[Stored data entries]
---+---

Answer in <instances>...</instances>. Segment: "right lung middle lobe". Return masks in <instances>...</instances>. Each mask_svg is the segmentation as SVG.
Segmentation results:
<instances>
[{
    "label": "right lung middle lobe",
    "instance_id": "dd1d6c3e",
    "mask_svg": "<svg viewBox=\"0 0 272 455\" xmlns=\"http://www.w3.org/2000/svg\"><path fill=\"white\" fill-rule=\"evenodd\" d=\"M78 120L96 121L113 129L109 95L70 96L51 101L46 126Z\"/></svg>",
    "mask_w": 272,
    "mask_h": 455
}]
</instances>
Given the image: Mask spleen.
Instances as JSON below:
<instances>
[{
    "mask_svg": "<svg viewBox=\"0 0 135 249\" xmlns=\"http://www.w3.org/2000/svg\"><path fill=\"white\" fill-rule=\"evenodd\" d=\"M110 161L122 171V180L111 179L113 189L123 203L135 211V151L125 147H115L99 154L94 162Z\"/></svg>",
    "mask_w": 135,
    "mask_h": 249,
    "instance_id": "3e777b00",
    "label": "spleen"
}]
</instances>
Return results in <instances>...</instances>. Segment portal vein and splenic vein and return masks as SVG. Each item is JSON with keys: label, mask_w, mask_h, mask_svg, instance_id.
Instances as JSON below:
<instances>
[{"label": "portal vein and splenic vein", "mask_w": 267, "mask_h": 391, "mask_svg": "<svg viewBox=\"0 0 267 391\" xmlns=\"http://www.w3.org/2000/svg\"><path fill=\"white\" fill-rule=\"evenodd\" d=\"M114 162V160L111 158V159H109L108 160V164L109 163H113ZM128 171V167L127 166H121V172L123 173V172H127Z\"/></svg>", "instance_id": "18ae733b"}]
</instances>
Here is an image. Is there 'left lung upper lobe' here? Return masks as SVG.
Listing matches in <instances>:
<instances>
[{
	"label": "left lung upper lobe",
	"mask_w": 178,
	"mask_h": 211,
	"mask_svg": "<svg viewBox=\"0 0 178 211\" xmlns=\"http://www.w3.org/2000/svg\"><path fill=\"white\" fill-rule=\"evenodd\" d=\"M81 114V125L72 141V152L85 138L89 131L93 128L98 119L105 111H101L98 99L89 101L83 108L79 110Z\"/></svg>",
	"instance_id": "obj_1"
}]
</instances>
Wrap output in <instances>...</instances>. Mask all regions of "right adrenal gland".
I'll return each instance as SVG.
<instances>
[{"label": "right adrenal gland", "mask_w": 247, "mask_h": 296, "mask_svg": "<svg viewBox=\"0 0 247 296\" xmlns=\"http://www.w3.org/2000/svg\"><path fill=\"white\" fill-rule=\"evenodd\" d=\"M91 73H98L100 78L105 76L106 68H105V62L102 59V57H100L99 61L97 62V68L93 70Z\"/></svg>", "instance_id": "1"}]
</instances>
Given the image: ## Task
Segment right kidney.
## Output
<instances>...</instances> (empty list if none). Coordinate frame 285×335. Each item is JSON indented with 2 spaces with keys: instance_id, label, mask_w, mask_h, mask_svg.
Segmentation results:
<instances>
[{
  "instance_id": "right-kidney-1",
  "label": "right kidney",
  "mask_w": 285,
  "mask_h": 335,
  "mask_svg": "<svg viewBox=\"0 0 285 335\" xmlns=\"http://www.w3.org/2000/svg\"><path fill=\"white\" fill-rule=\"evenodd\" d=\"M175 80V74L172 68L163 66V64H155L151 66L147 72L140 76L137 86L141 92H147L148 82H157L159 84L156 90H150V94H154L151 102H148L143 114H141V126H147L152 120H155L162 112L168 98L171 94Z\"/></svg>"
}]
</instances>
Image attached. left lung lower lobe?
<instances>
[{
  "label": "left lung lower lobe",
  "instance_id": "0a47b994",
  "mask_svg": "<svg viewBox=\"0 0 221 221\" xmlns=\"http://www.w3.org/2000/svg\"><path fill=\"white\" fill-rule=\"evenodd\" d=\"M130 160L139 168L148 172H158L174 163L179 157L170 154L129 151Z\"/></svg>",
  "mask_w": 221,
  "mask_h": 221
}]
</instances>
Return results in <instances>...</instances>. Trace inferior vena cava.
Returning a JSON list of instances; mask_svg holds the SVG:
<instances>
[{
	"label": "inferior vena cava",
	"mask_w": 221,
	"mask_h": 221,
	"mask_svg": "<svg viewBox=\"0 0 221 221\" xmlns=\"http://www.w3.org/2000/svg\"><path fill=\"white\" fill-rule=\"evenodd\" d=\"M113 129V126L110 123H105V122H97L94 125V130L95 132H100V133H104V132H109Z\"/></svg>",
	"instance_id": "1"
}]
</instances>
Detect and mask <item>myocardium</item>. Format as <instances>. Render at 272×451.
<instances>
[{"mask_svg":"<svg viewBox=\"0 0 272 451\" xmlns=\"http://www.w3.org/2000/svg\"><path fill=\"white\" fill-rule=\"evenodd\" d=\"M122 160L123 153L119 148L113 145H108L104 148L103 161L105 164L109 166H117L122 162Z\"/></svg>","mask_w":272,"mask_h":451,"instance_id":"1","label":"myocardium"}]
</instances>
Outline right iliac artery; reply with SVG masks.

---+---

**Problem details:** Pull out every line of the records that contains the string "left", matching uppercase and lowercase exactly.

**Result of the exercise:**
Here is an image. Is there 'left lung upper lobe' here? Return masks as SVG.
	"label": "left lung upper lobe",
Image attached. left lung lower lobe?
  "label": "left lung lower lobe",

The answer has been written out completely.